(WHAT THE TASK REQUIRES): Update the text of each entry below by replacing "Applepen" with "Apple-Pen" and leaving all other text unchanged. Leave the pictures out of your answer.
(DATA RECORDS begins)
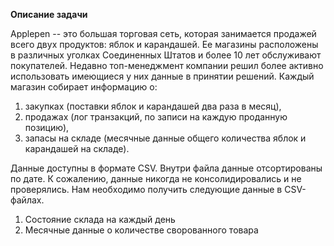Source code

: **Описание задачи**

Applepen -- это большая торговая сеть, которая занимается продажей всего двух продуктов: яблок и карандашей. Ее магазины расположены в различных уголках Соединенных Штатов и более 10 лет обслуживают покупателей.
Недавно топ-менеджмент компании решил более активно использовать имеющиеся у них данные в принятии решений. Каждый магазин собирает информацию о:

1.	закупках (поставки яблок и карандашей два раза в месяц),
3.	продажах (лог транзакций, по записи на каждую проданную позицию),
4.	запасы на складе (месячные данные общего количества яблок и карандашей на складе).

Данные доступны в формате CSV. Внутри файла данные отсортированы по дате.
К сожалению, данные никогда не консолидировались и не проверялись. Нам необходимо получить следующие данные в CSV-файлах.

1. Состояние склада на каждый день
2. Месячные данные о количестве сворованного товара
(DATA RECORDS ends)
(FINISHED EXERCISE):
Source code

: **Описание задачи**

Apple-Pen -- это большая торговая сеть, которая занимается продажей всего двух продуктов: яблок и карандашей. Ее магазины расположены в различных уголках Соединенных Штатов и более 10 лет обслуживают покупателей.
Недавно топ-менеджмент компании решил более активно использовать имеющиеся у них данные в принятии решений. Каждый магазин собирает информацию о:

1.	закупках (поставки яблок и карандашей два раза в месяц),
3.	продажах (лог транзакций, по записи на каждую проданную позицию),
4.	запасы на складе (месячные данные общего количества яблок и карандашей на складе).

Данные доступны в формате CSV. Внутри файла данные отсортированы по дате.
К сожалению, данные никогда не консолидировались и не проверялись. Нам необходимо получить следующие данные в CSV-файлах.

1. Состояние склада на каждый день
2. Месячные данные о количестве сворованного товара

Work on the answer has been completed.